Boys come out tonight

Jersey Boys – Rated M
Directed by Clint Eastwood. Starring John Lloyd Young and Christopher Walken.
In Cinemas Now

SHERRY.
Sherry baby.
Even if you don’t particularly like the music of Frankie Valli and the Four Seasons, it’s hard not to tap your feet and sing along to it – or the countless other hits you’ll hear when watching Jersey Boys.
Following the eponymous band of misfits and rapscallions over the course of their lives – from hard beginnings to a fond reunion – Jersey Boys tells the classic tale of how the music industry tends to take you in when you’re a hit, and spit you out when they’re done cashing in.
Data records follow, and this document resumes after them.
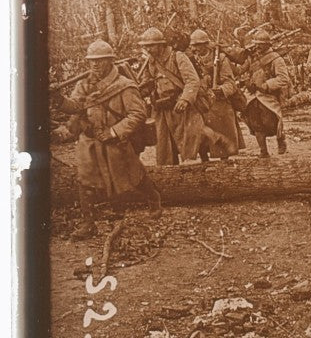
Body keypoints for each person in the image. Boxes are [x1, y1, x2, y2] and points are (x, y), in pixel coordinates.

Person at [58, 40, 153, 212]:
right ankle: (88, 222)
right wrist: (59, 100)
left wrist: (114, 131)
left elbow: (138, 114)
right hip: (90, 139)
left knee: (133, 176)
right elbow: (76, 106)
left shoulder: (125, 85)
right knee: (85, 179)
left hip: (116, 141)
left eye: (100, 60)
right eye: (92, 60)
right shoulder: (84, 85)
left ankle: (153, 198)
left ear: (110, 61)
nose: (94, 64)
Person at [134, 27, 213, 166]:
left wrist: (185, 99)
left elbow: (192, 80)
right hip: (162, 109)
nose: (148, 49)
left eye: (151, 46)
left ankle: (201, 167)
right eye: (146, 47)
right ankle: (171, 173)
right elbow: (148, 83)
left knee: (191, 142)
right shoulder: (150, 62)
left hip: (181, 107)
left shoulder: (178, 57)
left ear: (160, 45)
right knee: (165, 146)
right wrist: (138, 90)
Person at [186, 29, 242, 161]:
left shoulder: (221, 59)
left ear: (205, 44)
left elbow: (231, 84)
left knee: (223, 134)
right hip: (202, 103)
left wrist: (220, 90)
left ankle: (224, 163)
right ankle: (204, 161)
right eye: (193, 45)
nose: (194, 48)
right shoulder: (192, 60)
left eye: (197, 45)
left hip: (219, 103)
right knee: (200, 135)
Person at [239, 28, 291, 157]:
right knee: (255, 123)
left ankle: (280, 139)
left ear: (268, 44)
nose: (257, 47)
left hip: (269, 96)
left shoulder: (276, 59)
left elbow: (283, 78)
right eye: (256, 44)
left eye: (260, 44)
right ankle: (263, 151)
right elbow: (239, 71)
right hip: (253, 95)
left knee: (271, 123)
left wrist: (266, 85)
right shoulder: (252, 58)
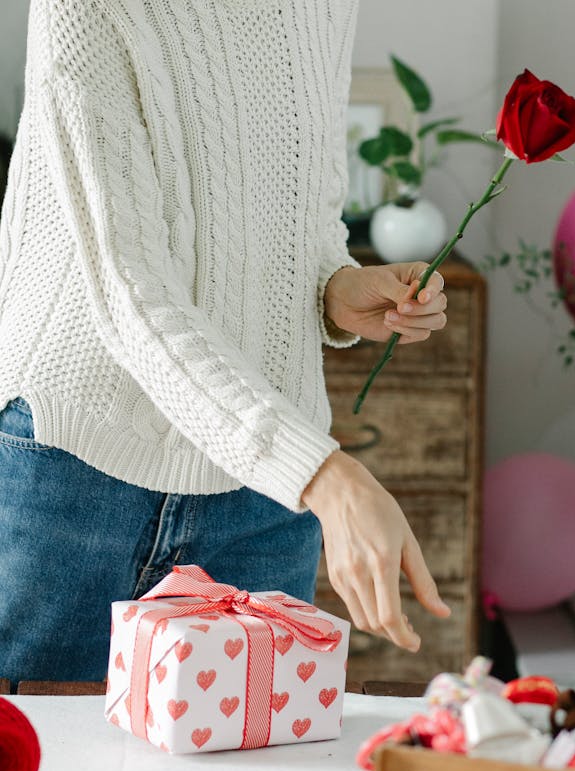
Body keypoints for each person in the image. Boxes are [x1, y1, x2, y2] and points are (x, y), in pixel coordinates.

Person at [0, 0, 450, 687]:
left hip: (260, 494)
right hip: (77, 470)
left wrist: (335, 285)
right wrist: (322, 475)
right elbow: (130, 293)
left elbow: (306, 205)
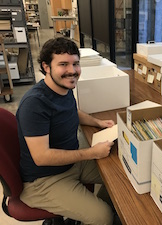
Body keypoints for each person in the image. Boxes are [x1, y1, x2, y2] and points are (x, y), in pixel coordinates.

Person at [16, 37, 116, 225]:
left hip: (71, 163)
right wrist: (91, 153)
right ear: (46, 67)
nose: (72, 71)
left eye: (76, 64)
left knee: (118, 176)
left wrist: (98, 122)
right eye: (63, 64)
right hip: (43, 180)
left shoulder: (64, 87)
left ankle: (92, 208)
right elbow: (42, 157)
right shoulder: (35, 104)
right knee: (103, 217)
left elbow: (72, 111)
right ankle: (97, 212)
It has all the musical movie tropes – heartache, fights, passion, romance, tragedy – it reads almost akin to Shakespeare’s finest… if old Bill spoke with a thick Jersey accent that is.
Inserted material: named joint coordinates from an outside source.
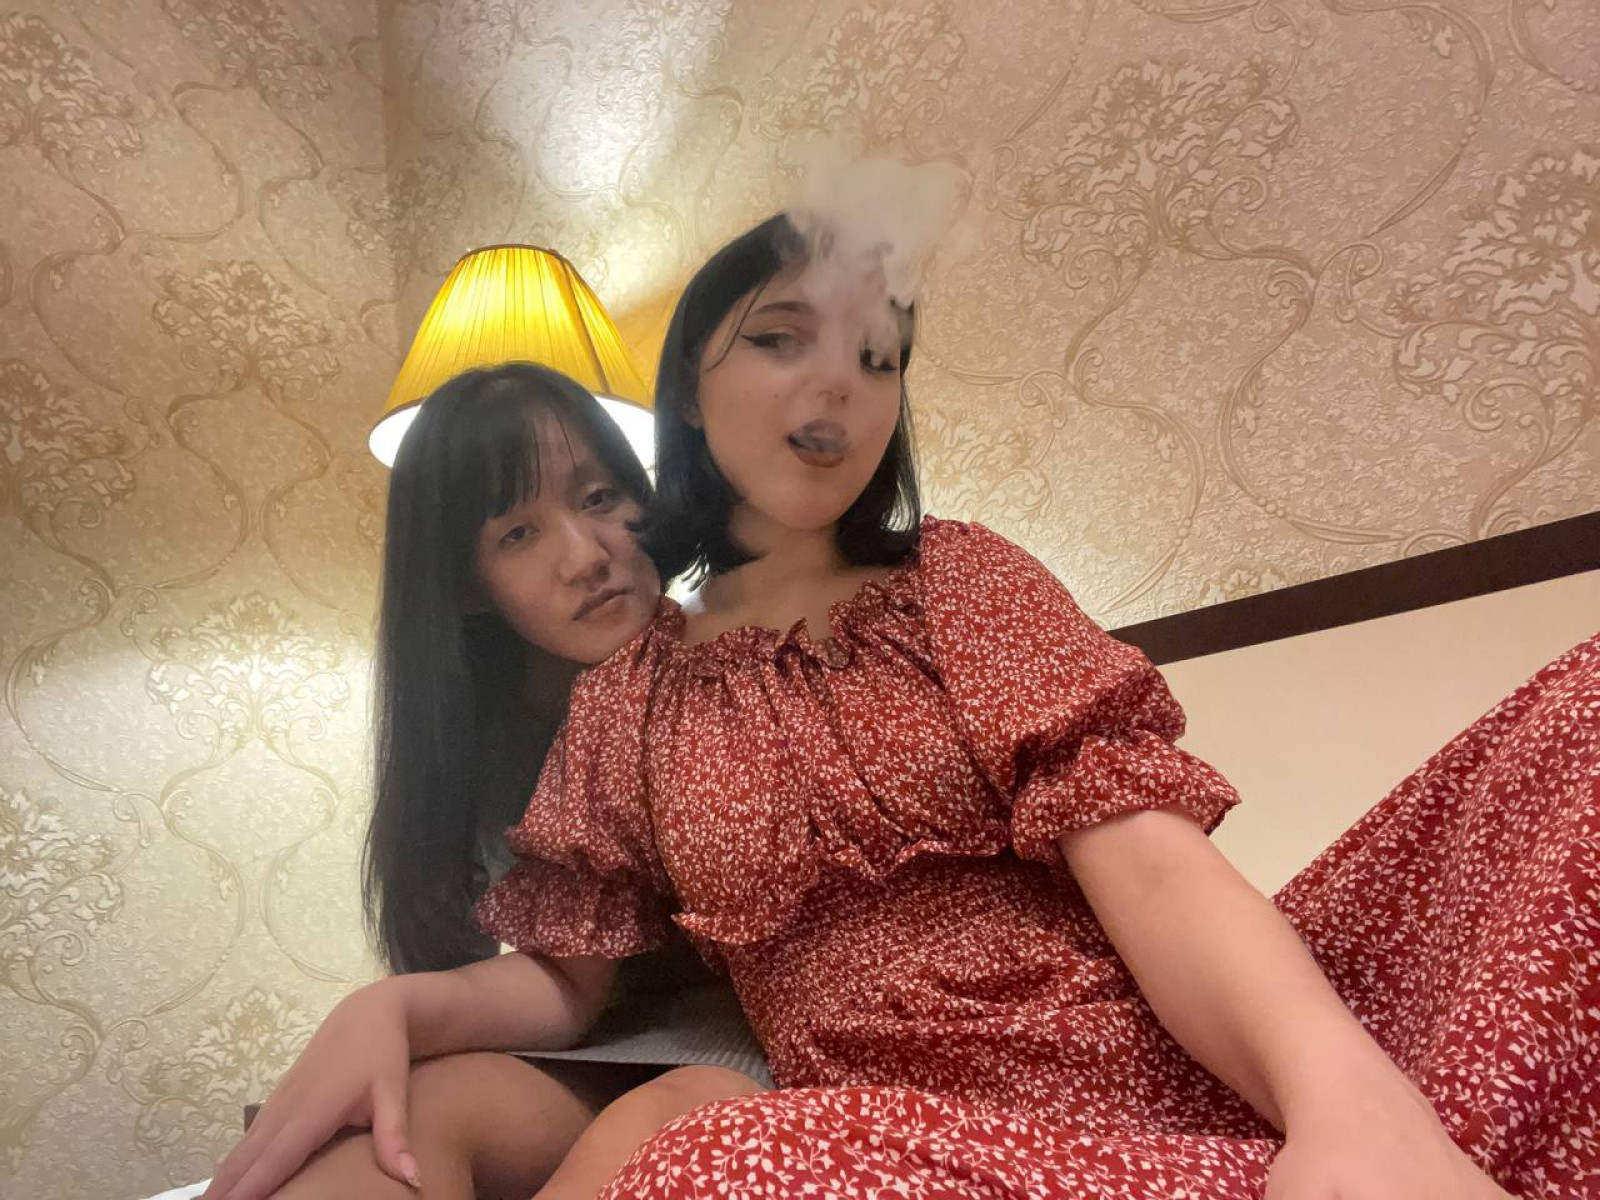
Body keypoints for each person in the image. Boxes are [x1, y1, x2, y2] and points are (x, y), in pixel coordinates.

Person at [476, 214, 1599, 1199]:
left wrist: (1343, 1102)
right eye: (781, 337)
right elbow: (564, 977)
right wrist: (393, 1016)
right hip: (909, 1150)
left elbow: (1151, 867)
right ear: (686, 386)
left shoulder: (960, 578)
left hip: (1177, 1073)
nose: (838, 384)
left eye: (876, 356)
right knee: (710, 1167)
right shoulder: (630, 696)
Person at [200, 363, 764, 1200]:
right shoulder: (481, 738)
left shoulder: (741, 663)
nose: (587, 557)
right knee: (389, 1135)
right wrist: (387, 1012)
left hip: (755, 1046)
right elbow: (566, 983)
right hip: (598, 1048)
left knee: (658, 1130)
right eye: (518, 534)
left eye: (601, 497)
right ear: (466, 582)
Taking him from a 15-year-old Francesco Castelluccio, committing robberies with his band mates, all the way through to an elderly Frankie Valli accepting his 1990 Rock and Roll Hall of Fame induction, John Lloyd Young captured greatly the highs and lows of life as the famous pop star.
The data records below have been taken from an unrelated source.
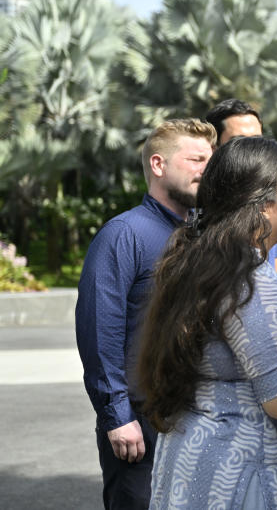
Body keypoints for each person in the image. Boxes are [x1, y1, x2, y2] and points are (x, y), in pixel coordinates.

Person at [138, 136, 277, 509]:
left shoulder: (205, 264)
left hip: (197, 470)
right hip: (244, 481)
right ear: (264, 206)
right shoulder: (250, 283)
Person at [76, 118, 217, 509]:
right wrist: (117, 416)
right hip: (140, 425)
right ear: (158, 165)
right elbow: (98, 331)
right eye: (196, 159)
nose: (207, 169)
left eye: (211, 159)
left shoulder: (204, 238)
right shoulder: (123, 235)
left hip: (197, 420)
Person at [204, 98, 277, 271]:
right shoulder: (193, 213)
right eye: (239, 141)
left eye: (257, 140)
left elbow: (273, 280)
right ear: (214, 148)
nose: (251, 149)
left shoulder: (271, 212)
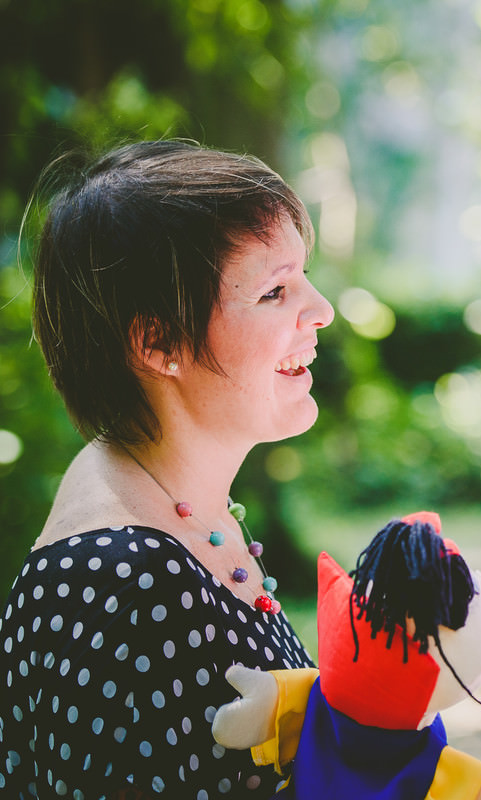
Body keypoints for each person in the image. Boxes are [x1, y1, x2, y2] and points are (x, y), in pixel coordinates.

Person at [0, 140, 335, 798]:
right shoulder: (111, 578)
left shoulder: (196, 518)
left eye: (303, 276)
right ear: (158, 342)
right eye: (274, 291)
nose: (320, 308)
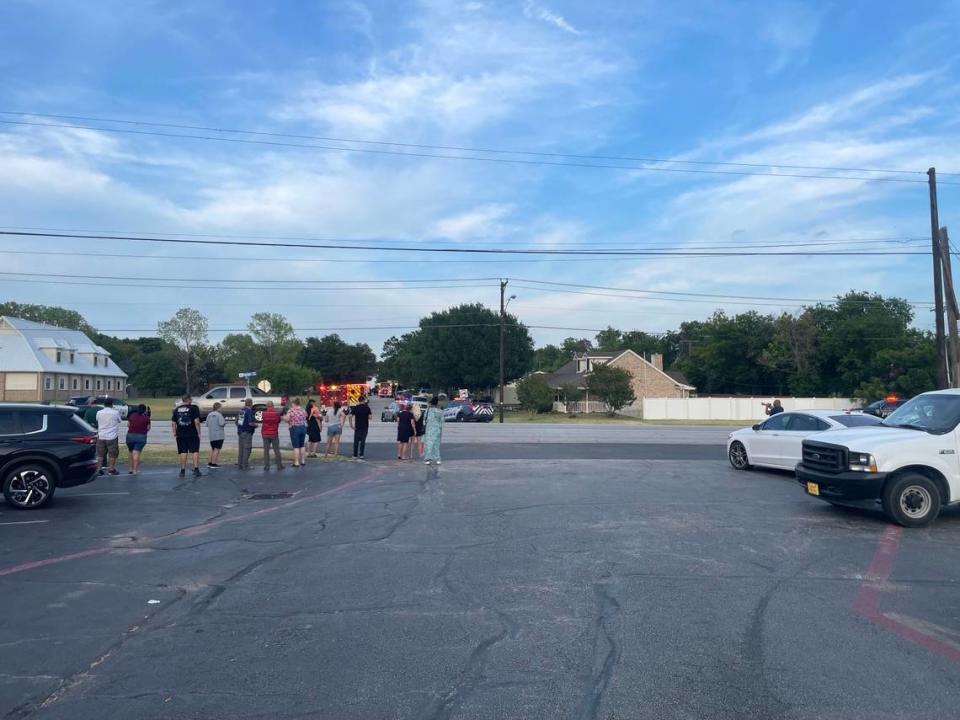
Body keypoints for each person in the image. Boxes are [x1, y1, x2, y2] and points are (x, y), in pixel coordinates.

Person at [171, 394, 202, 478]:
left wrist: (174, 432)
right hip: (192, 433)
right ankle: (196, 469)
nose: (191, 400)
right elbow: (197, 422)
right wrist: (199, 432)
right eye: (191, 399)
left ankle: (182, 471)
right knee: (195, 451)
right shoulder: (194, 408)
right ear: (188, 400)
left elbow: (173, 423)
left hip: (180, 434)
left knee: (183, 452)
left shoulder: (176, 409)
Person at [95, 398, 122, 476]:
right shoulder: (115, 412)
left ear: (104, 404)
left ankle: (98, 469)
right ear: (112, 404)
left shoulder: (99, 412)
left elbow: (97, 420)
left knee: (100, 454)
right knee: (112, 454)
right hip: (112, 436)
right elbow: (119, 420)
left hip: (101, 435)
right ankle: (111, 469)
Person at [125, 404, 150, 475]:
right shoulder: (146, 418)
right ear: (144, 410)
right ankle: (135, 470)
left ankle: (130, 468)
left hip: (130, 436)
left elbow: (128, 425)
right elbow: (148, 428)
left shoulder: (132, 416)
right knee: (136, 453)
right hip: (141, 436)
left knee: (131, 452)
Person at [260, 400, 283, 471]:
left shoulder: (263, 413)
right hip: (274, 433)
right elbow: (278, 421)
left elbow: (262, 421)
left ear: (267, 406)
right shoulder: (276, 413)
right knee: (276, 450)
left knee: (266, 451)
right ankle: (279, 465)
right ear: (273, 406)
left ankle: (267, 466)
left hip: (265, 433)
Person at [286, 398, 308, 468]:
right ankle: (303, 461)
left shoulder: (291, 410)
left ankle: (296, 462)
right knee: (302, 445)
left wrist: (284, 418)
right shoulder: (303, 410)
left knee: (296, 446)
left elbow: (287, 419)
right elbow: (306, 416)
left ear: (294, 403)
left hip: (295, 428)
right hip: (303, 427)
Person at [349, 396, 372, 460]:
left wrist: (351, 425)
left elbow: (350, 416)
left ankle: (355, 455)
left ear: (358, 400)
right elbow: (370, 417)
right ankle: (361, 455)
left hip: (357, 427)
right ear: (364, 400)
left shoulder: (356, 407)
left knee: (356, 441)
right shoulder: (367, 408)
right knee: (363, 441)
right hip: (365, 427)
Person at [423, 396, 444, 466]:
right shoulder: (440, 411)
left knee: (428, 445)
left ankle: (428, 459)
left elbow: (424, 420)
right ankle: (437, 459)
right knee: (436, 445)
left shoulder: (427, 410)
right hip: (437, 429)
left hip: (428, 430)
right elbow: (442, 421)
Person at [237, 398, 257, 470]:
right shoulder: (249, 411)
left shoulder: (242, 410)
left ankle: (240, 464)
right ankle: (245, 465)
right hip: (247, 432)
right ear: (251, 404)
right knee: (247, 449)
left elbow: (238, 422)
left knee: (241, 449)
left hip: (240, 432)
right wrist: (255, 425)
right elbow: (250, 423)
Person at [206, 402, 226, 469]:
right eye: (221, 407)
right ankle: (213, 463)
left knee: (212, 449)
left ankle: (209, 462)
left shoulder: (209, 414)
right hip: (219, 435)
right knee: (217, 449)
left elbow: (207, 424)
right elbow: (222, 423)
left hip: (211, 435)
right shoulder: (219, 414)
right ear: (218, 408)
Most importantly for the musically-stylised film – Young can hit the high falsetto and nasally tone that made Valli, the band and the Broadway show a success.
It won’t sit logically in a list of Clint Eastwood’s directorial achievements – it’s not in remotely the same vein as Gran Torino, Million Dollar Baby or Letters from Iwo Jima – but he has done an alright job in a field he isn’t fluent in.
Musically inclined fans will leave the cinema humming the tunes and kicking their heels but, once again, as reiterated time and time again, the musical experience just won’t captivate the lovers of cinema.
It moves too fast for one film though – there’s a lot left undiscussed about the non-Valli band members and the people surrounding them.
Cinema might not be the right ticket for this experience as you’re better off seeing Jersey Boys at the theatre… rather than the movie theatre.